Thursday, January 02, 2014
A peek at the massive tagging project behind Netflix
Those of you watching a lot of Netflix over winter break might have noticed some odd genre recommendations popping up. They aren't genres by the typical definition – Western, thriller, etc. – but weird amalgamations like "Immigrant-Life Deadpan Action Movies" or "Heartfelt Ghost-Story Mysteries." Those might seem too specific to be useful, but they're a byproduct of Netflix's big mission: the most thorough tagging of films and television ever attempted.
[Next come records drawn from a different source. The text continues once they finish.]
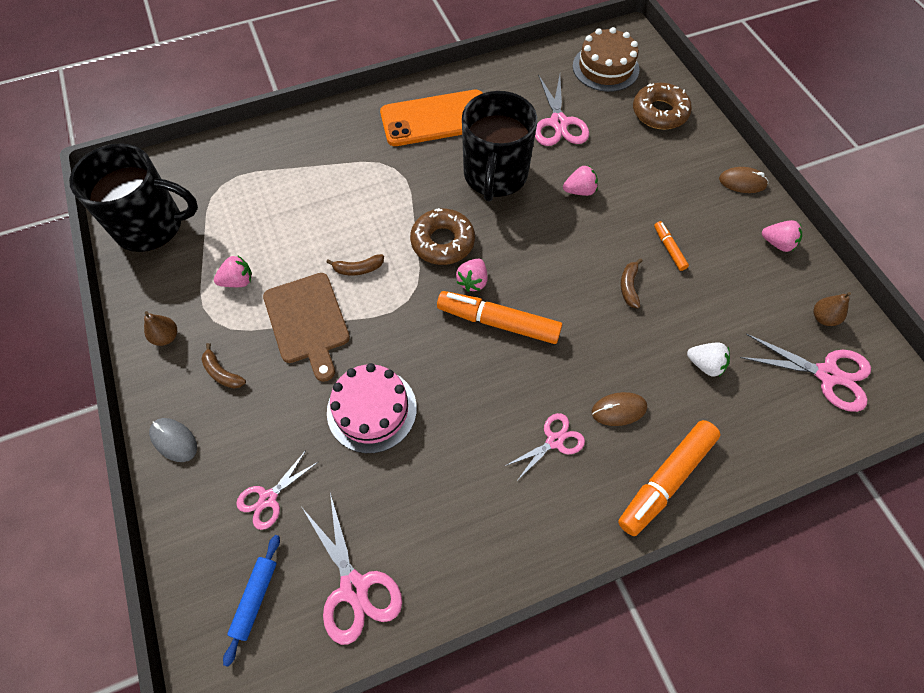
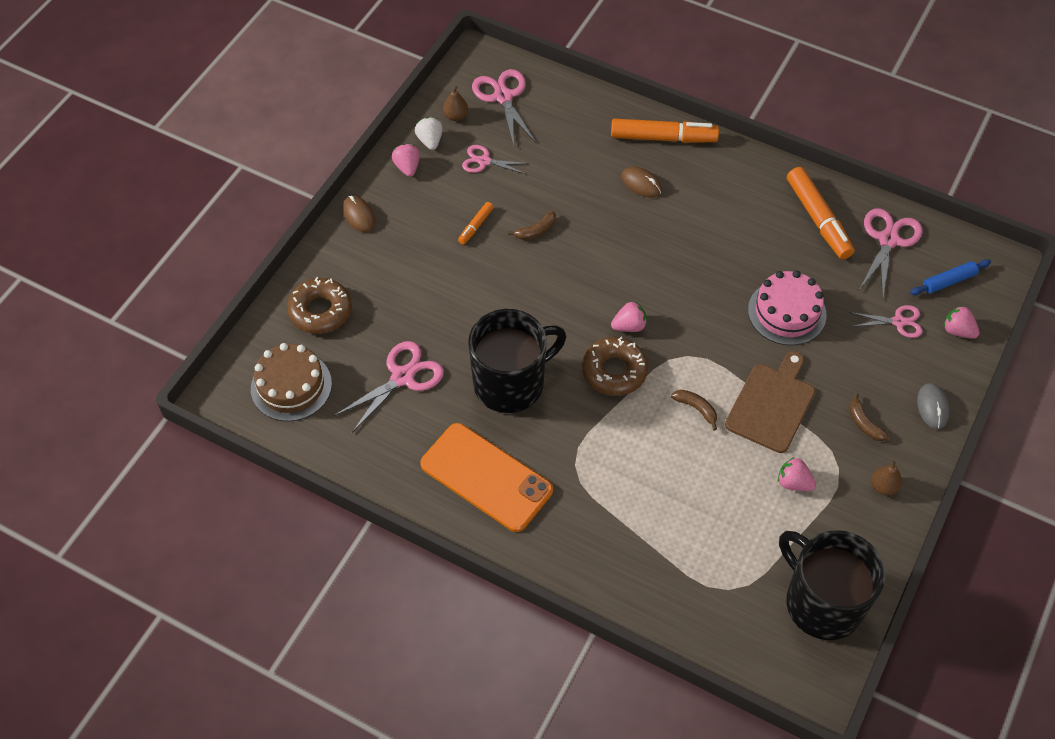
camera: 130 degrees left, 5 degrees down
(222, 373) = (864, 423): brown banana -> brown banana turned 150 degrees clockwise
(498, 322) = (646, 287): orange marker -> orange marker (818, 219)
(554, 441) = (698, 203): pink scissors -> pink scissors (484, 161)
(579, 191) = (470, 314): pink strawberry -> pink strawberry (957, 331)
(705, 364) = (559, 158): white strawberry -> white strawberry (430, 141)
The sleuths at The Atlantic outlined the shockingly intricate system Netflix uses to categorize its 10,000+ film library. Each item in Netflix's collection has been marked with a series of keywords; by combining these, Netflix has produced at least 76,000 "genres" that it can recommend. Most fascinatingly, Netflix can adjust content based on audience expectations. If a lot of people are watching "Race Against Time Satires About Royalty," for instance, they might try to secure the rights to similar movies.
This dataset is of course inaccessible to the public, but it is by far one of the most ambitious projects ever attempted at this scale and accuracy. Netflix's usage of this data suggests a future where film tastes can be quantified and studied by studios at great levels of detail. Big data is already revolutionizing other industries; media will soon follow suit in unexpected ways.